TASK SET:
a - Summarize the forum thread about what people like about the United States in two sentences.
b - In the forum thread about what people like about the United States, at which New Hampshire beach did one poster's family have a cottage?
c - In the forum thread about what people like about the United States, why does one poster say that the good things about the US, which are all geography, are not really about the US?

PAGE TEXT:
☆ ☆ ☆
Let's post in this thread all the things we love (like?) about Americans and the United States of America.

Positive things only.  Leave the USA-bashing for the other 99.9% of babble threads. Wink 

Krago

I'll go first; there is nothing in this world so breath-taking as seeing the Grand Canyon for the first time.

Jingles

An accident of geography, which should be in Mexico.

Cueball Cueball's picture

I like Americans.

Michelle

Me too. :)  Happy Independence Day!

josh

Thank you all.  Smile

nussy

They got rid of Bush and his gang. 

Stargazer

Most of my closest friendships are with Americans.

The things I like about America are:

- the beauty that is Arizona

- the way they try to fight a system far more corrupt than ours

- Bernie Sanders and Dennis Kucinich

- road trips!

- Deerfield Beach in Florida

remind remind's picture

Pfffft, what a freaking weird thread, the fourth of July for the USA is no damn different than Canada Day, and perhaps worse, but yet here we have people not mentioning a word about it, as they did for Canada Day.

Boom Boom Boom Boom's picture

I very reluctantly wished my many friends south of the border a happy Independence Day, and I say "reluctantly" because Amerika continues to piss me off. Yell 

Michelle

No one's stopping you from starting a thread, remind.  :)

Unionist

The American Revolution. It inspired the French Revolution and other democratic revolutions around the world.

 

Maysie Maysie's picture

remind wrote:

Pfffft, what a freaking weird thread, the fourth of July for the USA is no damn different than Canada Day, and perhaps worse, but yet here we have people not mentioning a word about it, as they did for Canada Day.

remind, I agree. I was sad to see this thread on TAT but I will respect the OP. Except for this post. 

Everything good I would say about the US would be about the geography. Which isn't really about the US since the geography would be there no matter who is living/squatting on the land.

Oh, I like Cheez Whiz. They invented that didn't they? Spreadable cheeze chemicals, right? Mmmm.

Undecided

Sven Sven's picture

Stargazer wrote:

- road trips!

There is something romantic and liberating about road trips, no?!  Not knowing where you're going to sleep at night or who you'll meet along the way.  I got a call recently from one of my nieces...she called me from Colorado while on a solo road trip.  She had no idea where she was going, how long she'd be gone, what she would do, or who or what she would see.

_______________________________________

[b]Eleutherophobics of the World...Unite!!![/b]

Boom Boom Boom Boom's picture

Amerika pisses me off, but there are things I like about it. Route 66 and all the amazing diners along that route. I love New Mexico - I used to vacation there (also Arizona, but it's too damned hot there now). Places in the USA where I also loved vacationing included parts of Vermont; New Hampshire (especially Rye Beach on the ocean where we used to have a cottage); Winchester, Virginia (birthplace of Patsy Cline and home to their freakin' weird annual Apple Blossom Festival which is a homage to white bread Amerika); and hiking the Appalachian Trail over the Blue Ridge mountains in West Virginia (I was visiting Harper's Ferry at the time) which is simply awesome. It's an amazing country but hopelessly stuck in an arrogant and imperialist frame of mind.
☆ ☆ ☆
DATA RECORDS:
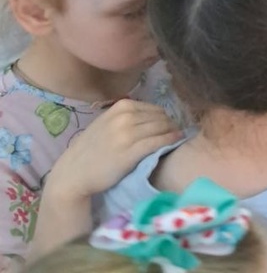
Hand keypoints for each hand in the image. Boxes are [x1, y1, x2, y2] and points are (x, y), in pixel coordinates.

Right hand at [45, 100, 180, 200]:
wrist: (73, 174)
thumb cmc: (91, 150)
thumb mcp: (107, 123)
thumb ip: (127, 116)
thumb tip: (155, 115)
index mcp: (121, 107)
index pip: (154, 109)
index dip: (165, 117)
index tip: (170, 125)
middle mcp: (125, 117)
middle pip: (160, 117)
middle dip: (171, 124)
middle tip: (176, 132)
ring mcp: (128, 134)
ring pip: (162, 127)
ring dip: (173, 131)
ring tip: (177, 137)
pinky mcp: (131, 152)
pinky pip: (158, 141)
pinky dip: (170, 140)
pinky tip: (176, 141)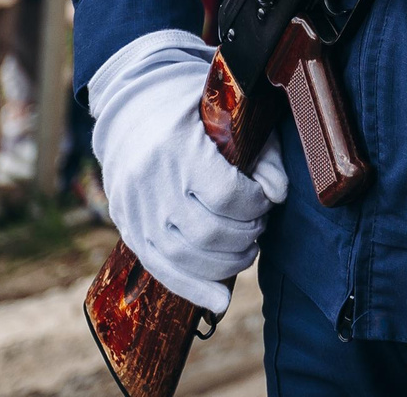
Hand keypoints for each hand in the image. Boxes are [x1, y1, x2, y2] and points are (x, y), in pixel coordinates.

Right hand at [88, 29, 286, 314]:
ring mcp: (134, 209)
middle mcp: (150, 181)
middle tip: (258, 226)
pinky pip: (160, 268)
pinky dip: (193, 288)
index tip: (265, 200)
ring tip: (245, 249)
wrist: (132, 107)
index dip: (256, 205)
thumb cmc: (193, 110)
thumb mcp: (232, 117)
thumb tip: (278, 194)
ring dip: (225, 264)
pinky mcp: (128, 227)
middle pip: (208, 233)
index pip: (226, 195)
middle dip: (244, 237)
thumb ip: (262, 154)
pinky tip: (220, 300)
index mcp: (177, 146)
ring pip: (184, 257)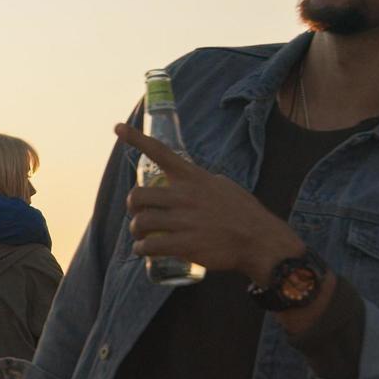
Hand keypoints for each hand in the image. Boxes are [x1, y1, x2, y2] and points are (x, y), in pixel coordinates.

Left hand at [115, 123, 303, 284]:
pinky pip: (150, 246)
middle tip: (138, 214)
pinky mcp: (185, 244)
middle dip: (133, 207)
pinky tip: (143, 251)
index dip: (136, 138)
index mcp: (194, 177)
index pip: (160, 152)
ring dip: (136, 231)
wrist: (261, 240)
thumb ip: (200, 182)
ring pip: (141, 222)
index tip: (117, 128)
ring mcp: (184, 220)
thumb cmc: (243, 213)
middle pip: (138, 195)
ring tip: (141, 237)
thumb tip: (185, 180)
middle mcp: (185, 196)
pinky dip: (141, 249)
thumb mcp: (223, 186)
☆ ☆ ☆
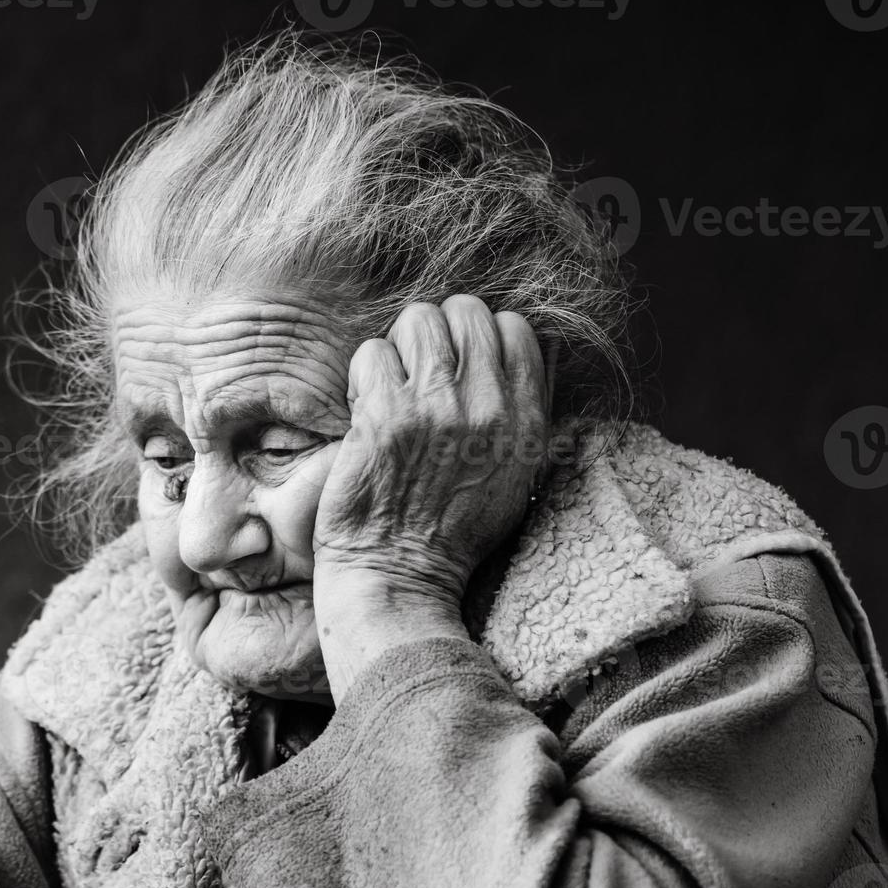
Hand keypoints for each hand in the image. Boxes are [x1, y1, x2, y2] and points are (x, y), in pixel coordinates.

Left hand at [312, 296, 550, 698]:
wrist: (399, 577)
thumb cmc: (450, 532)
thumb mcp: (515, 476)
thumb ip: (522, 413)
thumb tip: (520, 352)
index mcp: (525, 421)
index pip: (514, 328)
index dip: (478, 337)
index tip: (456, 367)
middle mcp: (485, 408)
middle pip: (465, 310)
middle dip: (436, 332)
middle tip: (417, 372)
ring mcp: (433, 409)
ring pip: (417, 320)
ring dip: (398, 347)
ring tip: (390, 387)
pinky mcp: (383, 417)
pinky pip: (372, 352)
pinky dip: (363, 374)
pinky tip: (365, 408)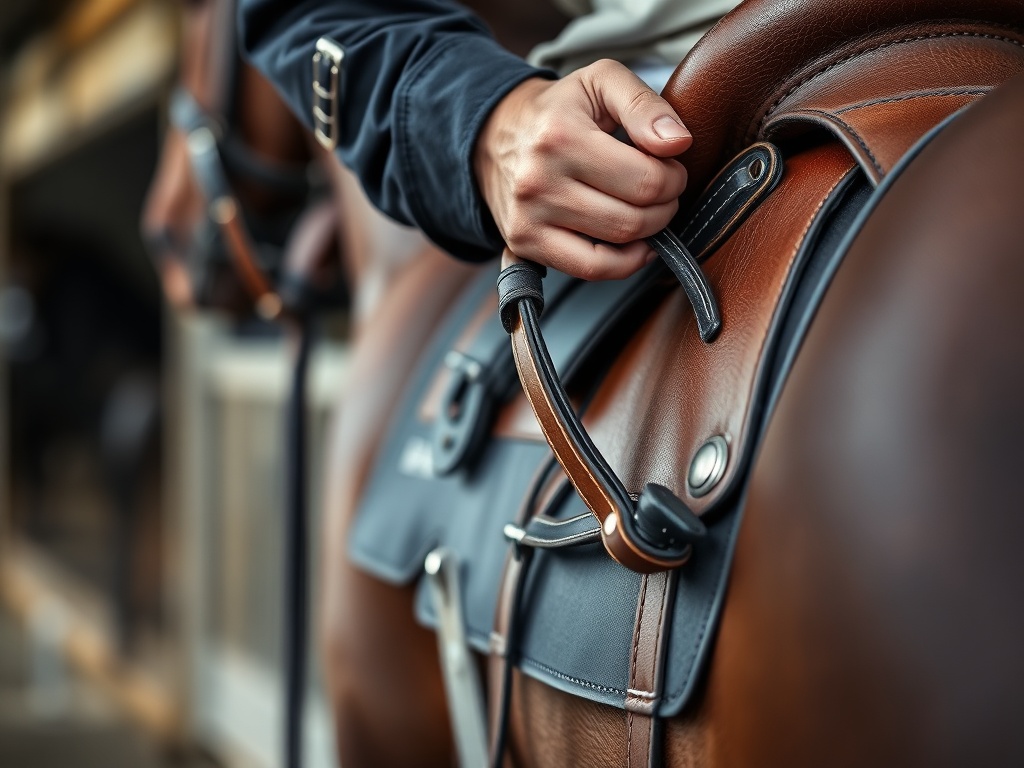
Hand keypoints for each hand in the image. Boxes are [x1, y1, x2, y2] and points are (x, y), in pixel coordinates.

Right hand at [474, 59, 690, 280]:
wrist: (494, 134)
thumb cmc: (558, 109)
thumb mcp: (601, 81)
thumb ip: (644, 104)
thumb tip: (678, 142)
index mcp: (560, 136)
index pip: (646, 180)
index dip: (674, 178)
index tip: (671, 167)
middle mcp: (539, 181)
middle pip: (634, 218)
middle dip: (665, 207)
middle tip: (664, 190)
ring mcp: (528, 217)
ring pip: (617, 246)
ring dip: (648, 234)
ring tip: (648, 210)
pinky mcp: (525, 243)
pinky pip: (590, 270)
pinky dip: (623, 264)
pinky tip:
☆ ☆ ☆
TASK-BY-TASK ANSWERS:
a - The thread asks people to post only positive things they like about Americans and the United States. Posters name things such as the Grand Canyon, friendships with Americans, Arizona and New Mexico, road trips, and the American Revolution, while some call the thread weird or say the country angers them.

b - Rye Beach, on the ocean.

c - The poster says the geography would be there no matter who is living on the land. So praising it is not really praising the US.